Un primer día de clase del colegio, nos pidieron que escribiéramos cómo habíamos pasado las vacaciones. Yo no había hecho nada digno, me daba vergüenza decir que solo había practicado natación con otro grupo de enfermizos fóbicos al invierno y que en las tardes veía He-Man y que a veces salía a montar bicicleta con mi hermano: F I N. Así mi triste tarea terminaría en una página. Entonces pensé que sería mejor presentar una tarea bien hecha. Creé en una tarde una historia muy sentimental, en que iba con una tía religiosa que sí existía de verdad, a visitar a un pescador de La Punta que tenía cáncer. El pescador me enseñaba el mar, las redes de pesca y cómo estaba sobreviviendo a su enfermedad. La profesora leyó mis vacaciones inventadas y al parecer se conmovió, de modo que la siguiente semana, delante de la clase me felicitó por la gran historia que había presentado, de cómo había aprendido el ciclo vital de las anchovetas en vivo y en directo y de cómo tan joven habían sabido lidiar con una persona muy enferma. ¿Nos puedes contar más? ¿Cómo era el pescador? De manera automática le dije: Se llamaba Jorge, tenía barba y cabellos oscuros, se vestía de blanco y le gustaba la música, caminaba y hablaba lento; su mirada parecía suspendida, muy especial, de verdad, creía mucho en Dios.

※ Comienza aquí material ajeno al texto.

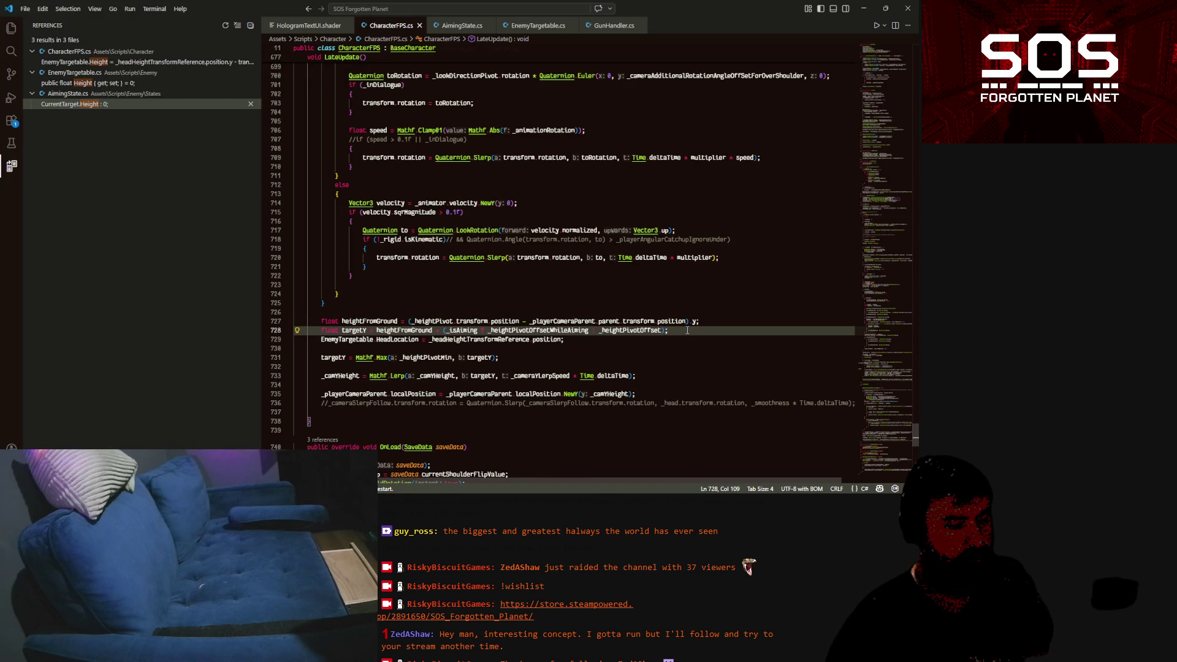
{"action": "key", "text": "Return"}
{"action": "key", "text": "Tab"}
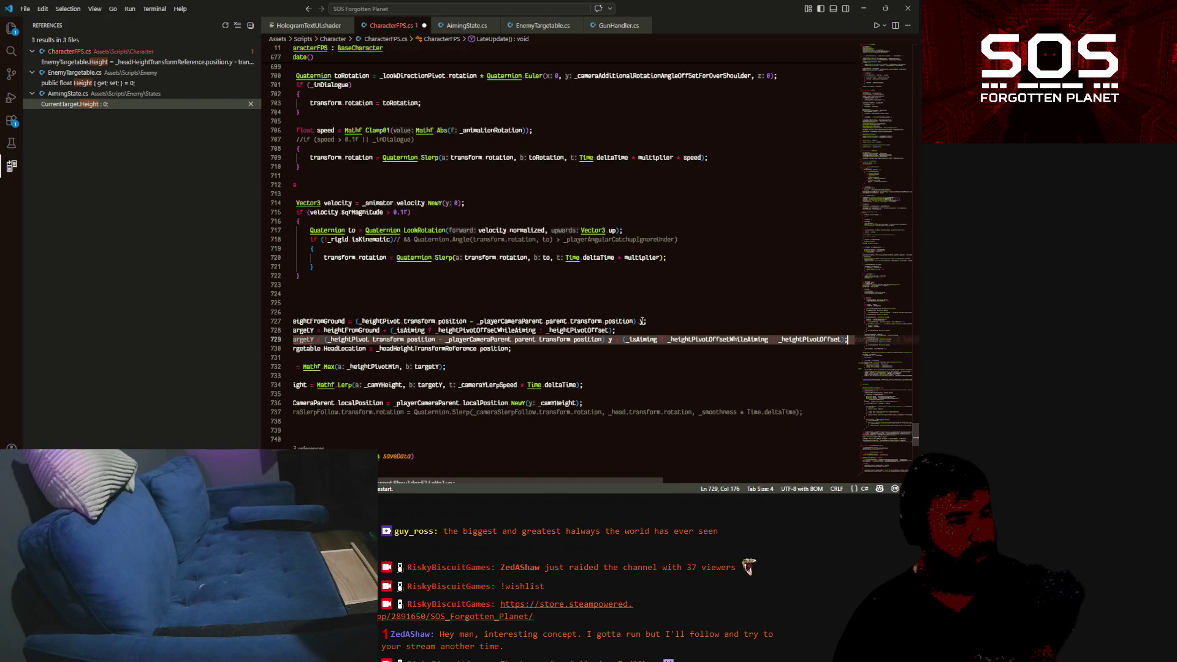
{"action": "left_click_drag", "start_coordinate": [553, 480], "coordinate": [523, 482]}
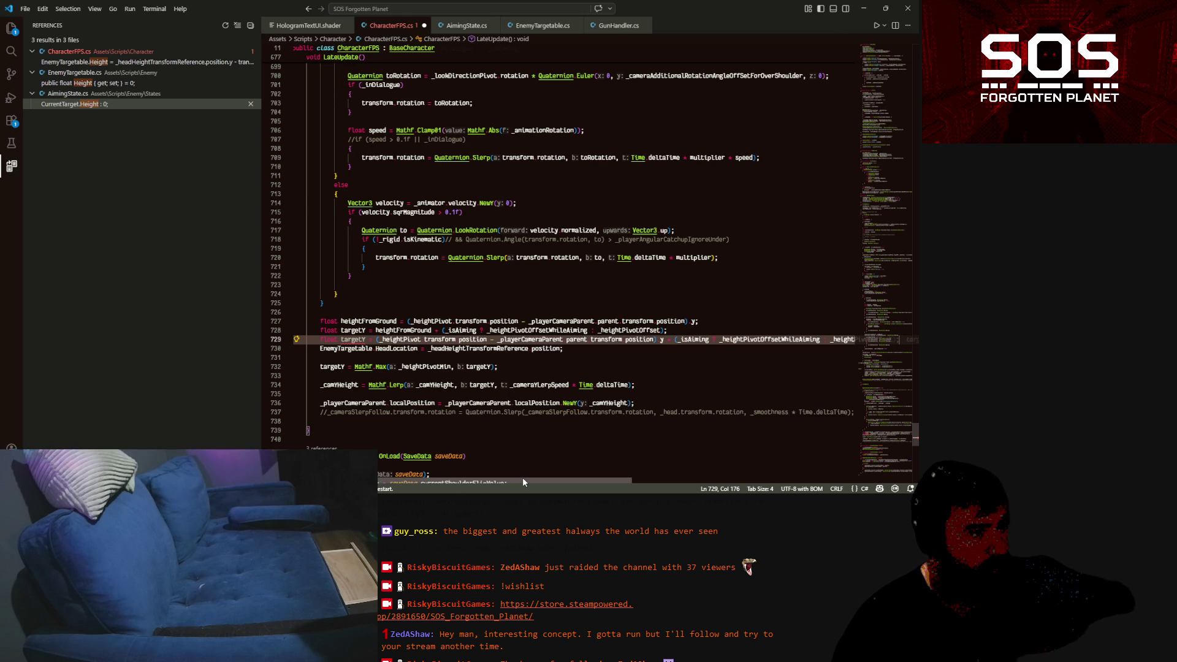
{"action": "left_click_drag", "start_coordinate": [523, 481], "coordinate": [588, 481]}
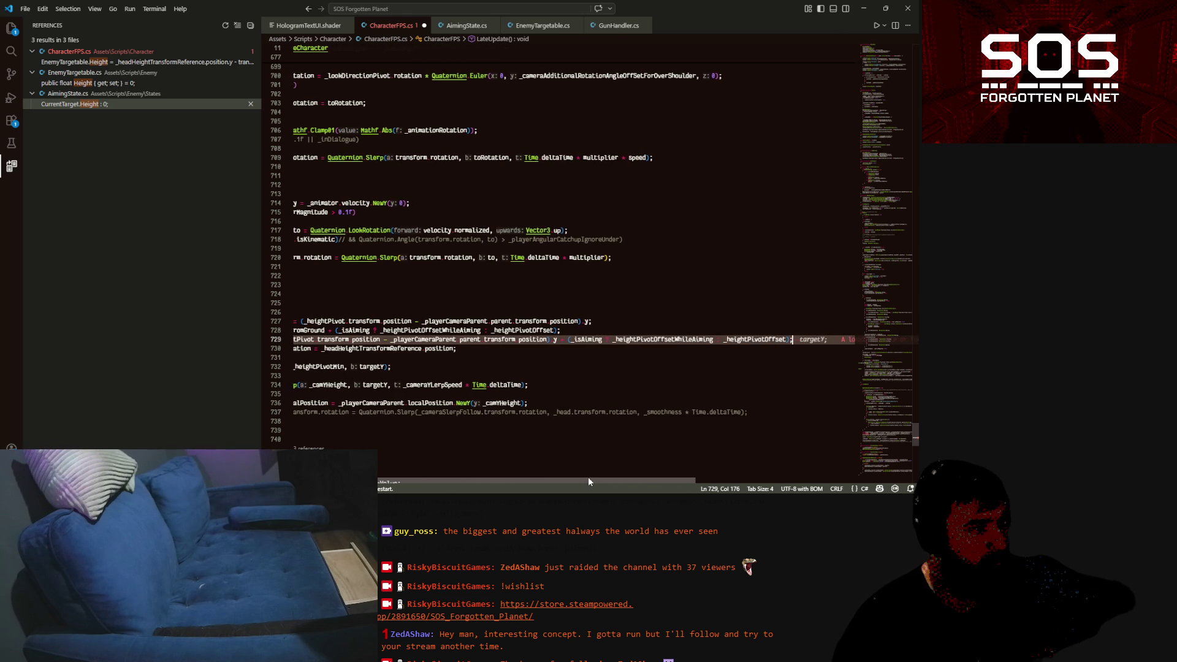
{"action": "scroll", "coordinate": [627, 349], "scroll_direction": "left", "scroll_amount": 5}
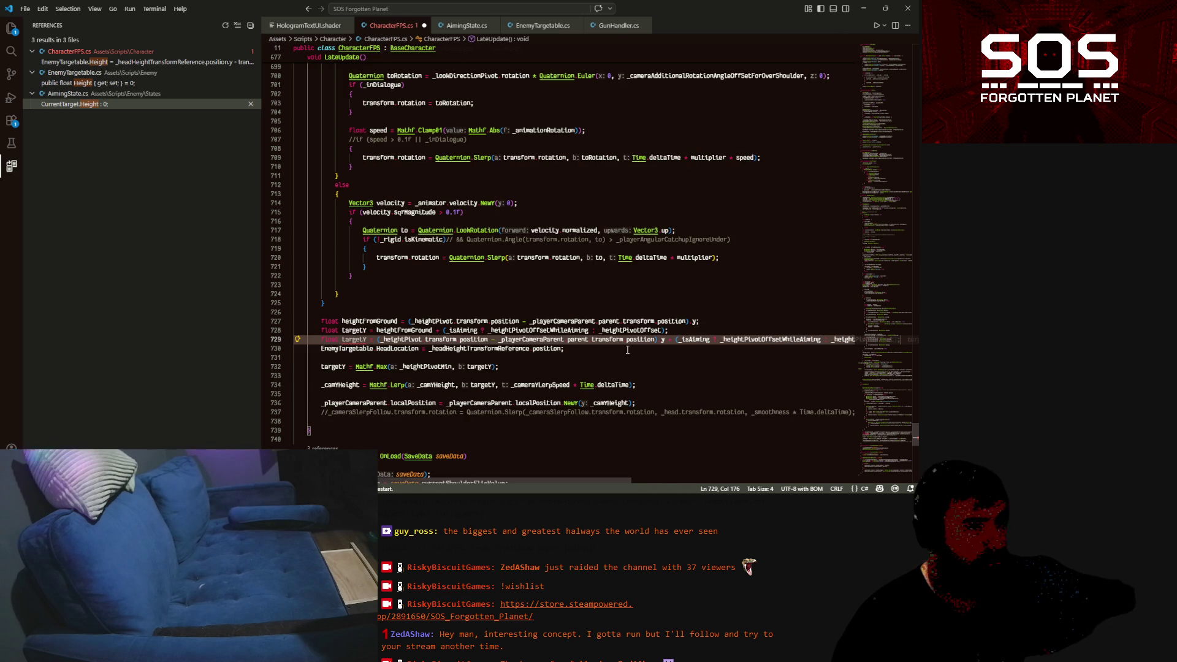
Comment out the old heightFromGround and targetY lines and save CharacterFPS.cs
{"action": "left_click_drag", "start_coordinate": [681, 328], "coordinate": [232, 324]}
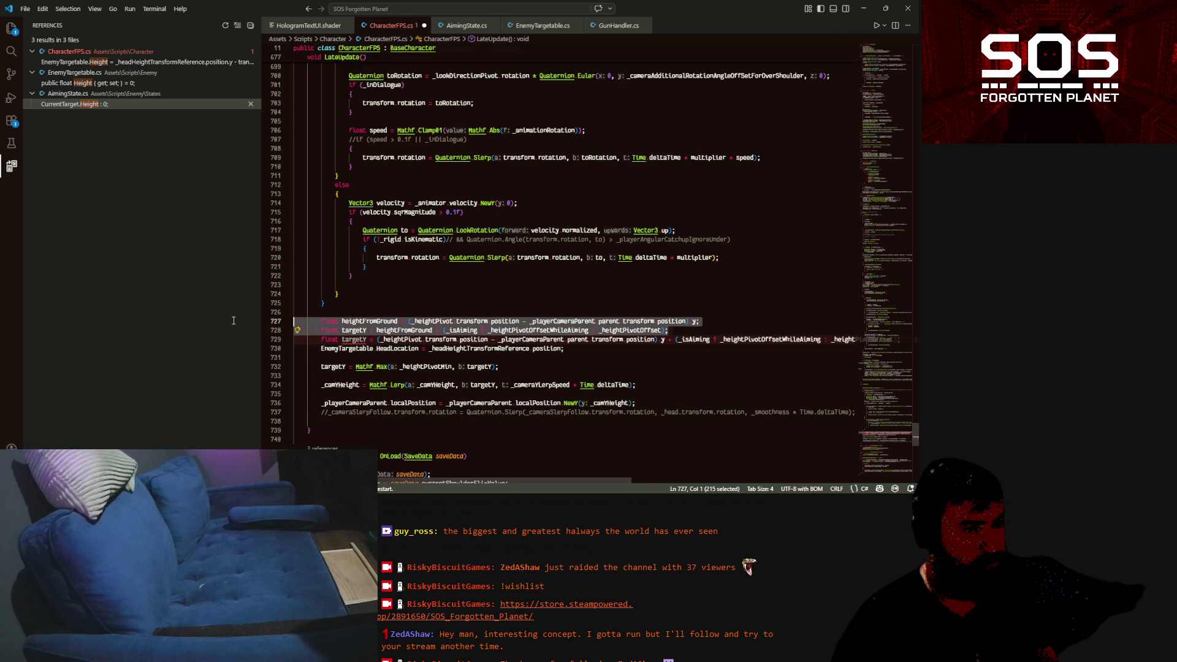
{"action": "key", "text": "ctrl+slash"}
{"action": "key", "text": "ctrl+s"}
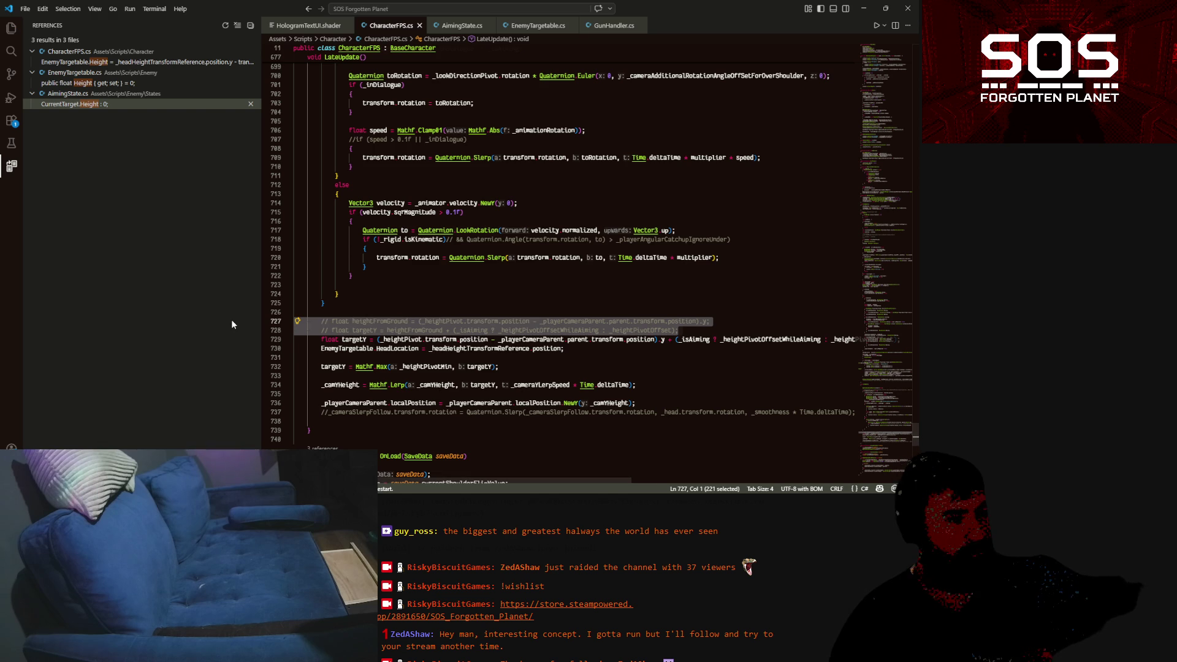
{"action": "left_click", "coordinate": [661, 341]}
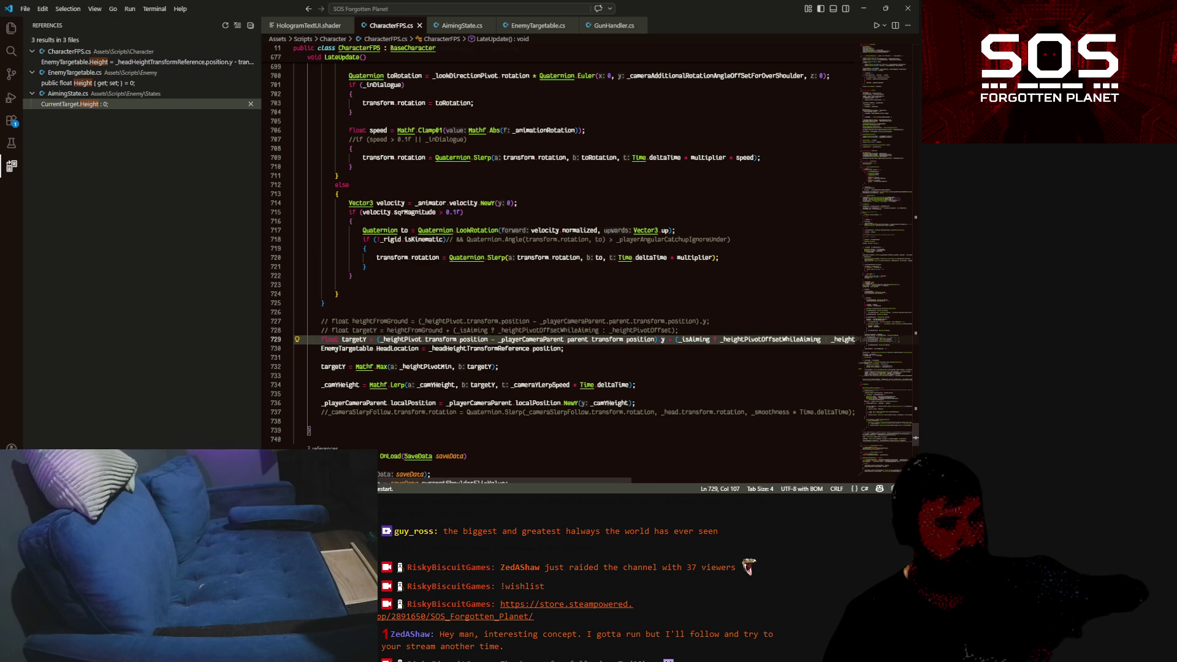
{"action": "key", "text": "alt+Tab"}
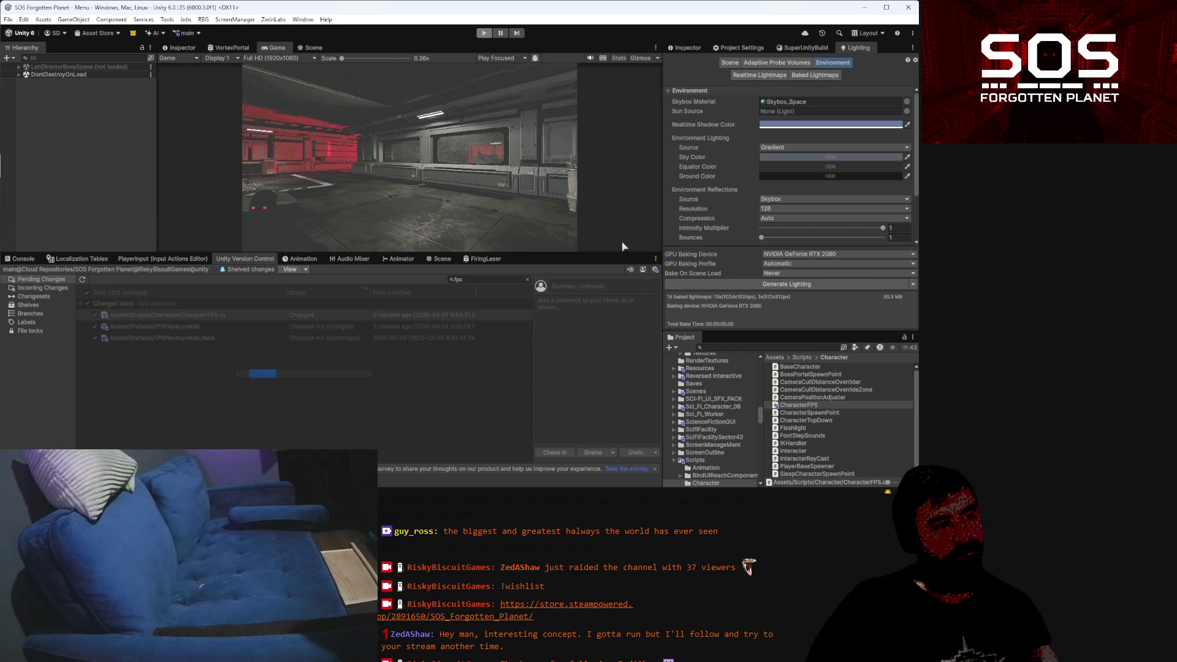
Enlarge the Game view, playtest the change, then show the Console and search the Project for 'charact'
{"action": "left_click_drag", "start_coordinate": [622, 254], "coordinate": [613, 357]}
{"action": "left_click", "coordinate": [484, 33]}
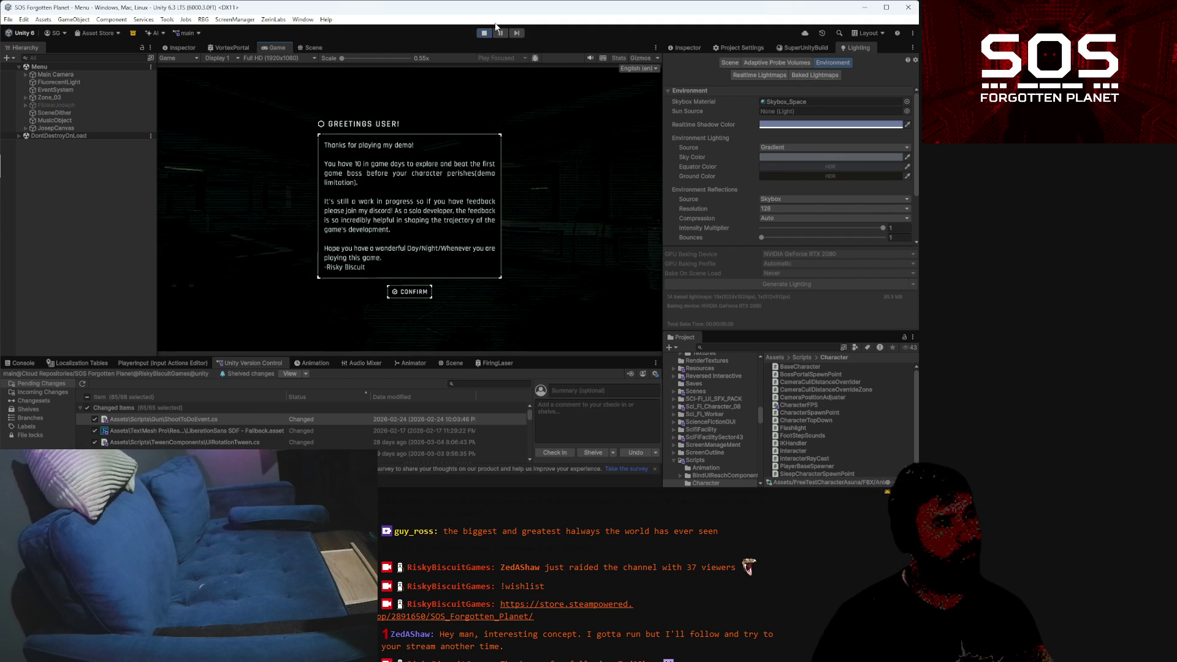
{"action": "left_click", "coordinate": [484, 33]}
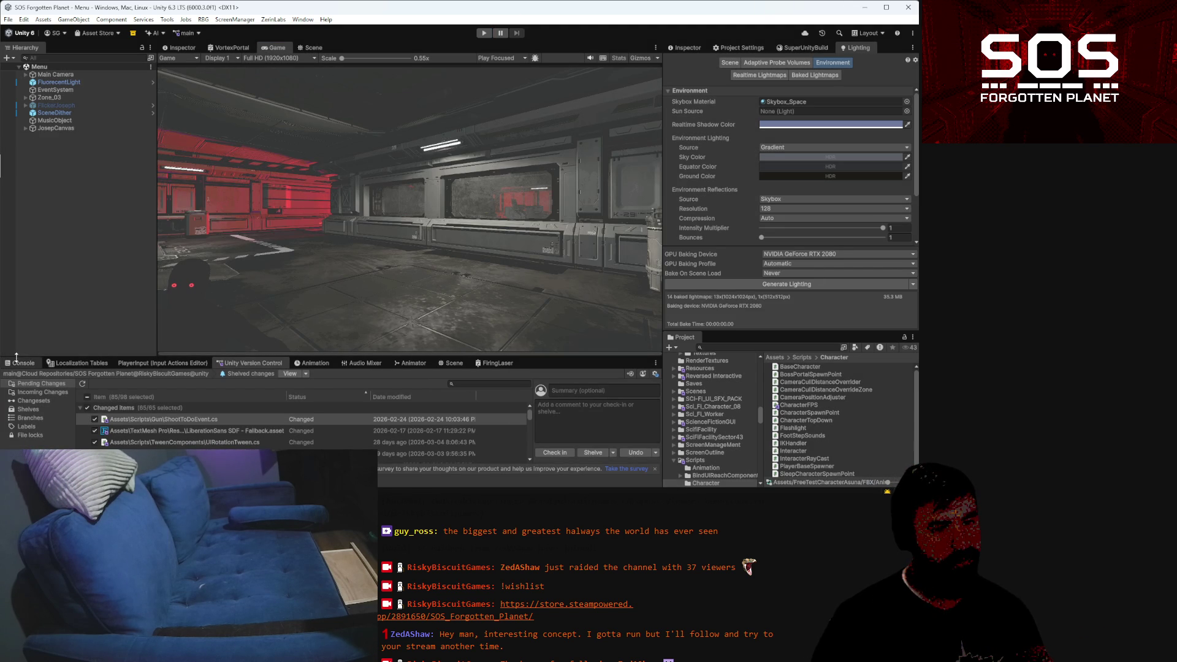
{"action": "left_click", "coordinate": [22, 363]}
{"action": "left_click", "coordinate": [794, 347]}
{"action": "type", "text": "charac"}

Todos los apóstoles de Jesús, me dijo una vez mi tía religiosa, fueron pescadores, gente en contacto con el mar y con el Señor. Todas las personas especiales tienen para mí el molde espiritual de George Harrison y todas las veces que necesite inventar historias sobre sujetos que se fueron temprano, será su figura la que evoque, como lo evocó Pierre Puvis de Chavannes mucho antes de que naciera. Ahora dejaré si polvo el piso del cuarto de la abuela y seguiré con el huerto y la segunda postal de Héctor.